Our database shows an overall conception rate in 2025 of 48.4% for heifers (lactation 0), 40.2% for first-lactation cows and 37.6% for cows in second lactation or greater, with results aggregated across cow breeds. For heifers, conception rates were 48.2% for sexed semen and 50.6% for conventional dairy semen. In first-lactation cows, conception rates were 39.2% for sexed semen and 41.9% for conventional semen, while older cows achieved conception rates of 35.6% and 37.5%, respectively (Figure 1). Overall, conception rates for conventional and female sexed semen in the database were lower than those assumed in the CoBank model.

Pregnancy loss rates were also modestly higher in the database. In 2024, overall pregnancy loss was approximately 8.2%, compared with the 5% assumed in the CoBank model. Heifers experienced the lowest loss rate at 4%, while first-lactation and older cows had pregnancy loss rates of 9% and 10.6%, respectively.
Female pregnancies and replacement generation
Herds participating in our database have grown since 2020. The number of fresh events increased from approximately 892,000 in 2020 to 1.1 million in 2025, representing an average annual increase of about 4% over the past five years (Figure 2).
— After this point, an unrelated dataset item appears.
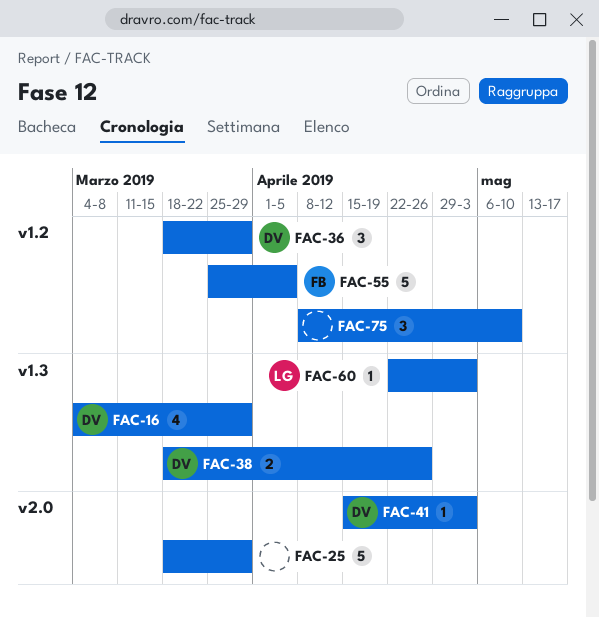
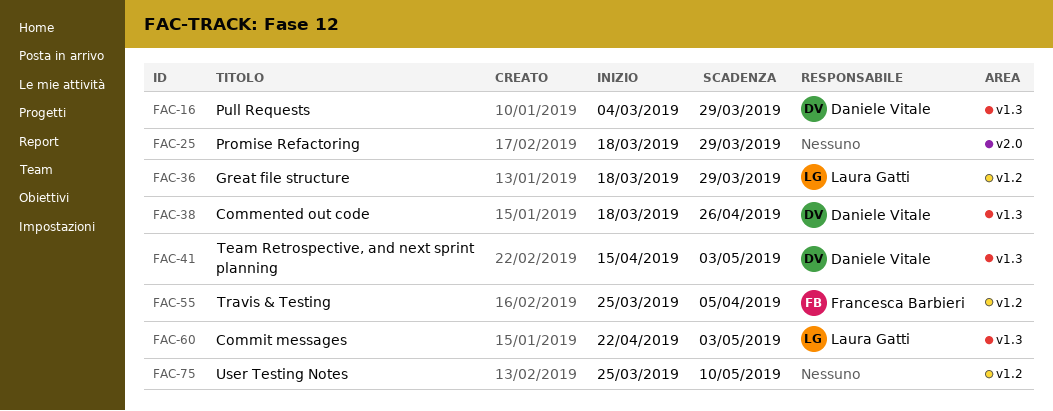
FAC-36, owner: Daniele Vitale -> Laura Gatti
FAC-41, label: v2.0 -> v1.3
FAC-75, start: Apr 8 -> Mar 25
While fresh events are not equivalent to herd size, they provide a conservative proxy for herd growth within the database.
After accounting for confirmed pregnancy losses, and assuming that 90% of sexed semen and 50% of conventional semen result in female calves, participating herds generated approximately 454,900 female pregnancies in 2020. That number increased to roughly 531,900 in 2024. Female pregnancies grew at an approximate annual rate of 6%, 3% and 8% in 2022, 2023 and 2024, respectively. In 2025, female pregnancies were approximately 3% higher than 2024 levels; however, a portion of these pregnancies is still ongoing, and associated pregnancy losses have not yet occurred.
Using annual fresh events as the denominator, and assuming a 79% heifer completion rate, farms in the database produced approximately 38% replacement heifers in 2021, 2022 and 2023, increasing to about 40% in 2024. Preliminary results for 2025 indicate 39.2%; however, this value includes ongoing pregnancies that may still result in pregnancy loss.
Looking ahead
This analysis does not attempt to define a precise heifer inventory, nor does it seek to challenge existing national projections. Rather, it illustrates how observed farm-level data from herds contributing to this database compare with commonly used model assumptions, emphasizing the importance of understanding the inputs that drive predictive outcomes.
Future work will expand this analysis to include sold and died events, along with regional breakdowns that may better reflect localized market dynamics. Together, these insights can help producers more clearly evaluate risk and align breeding strategies with both biological performance and market realities.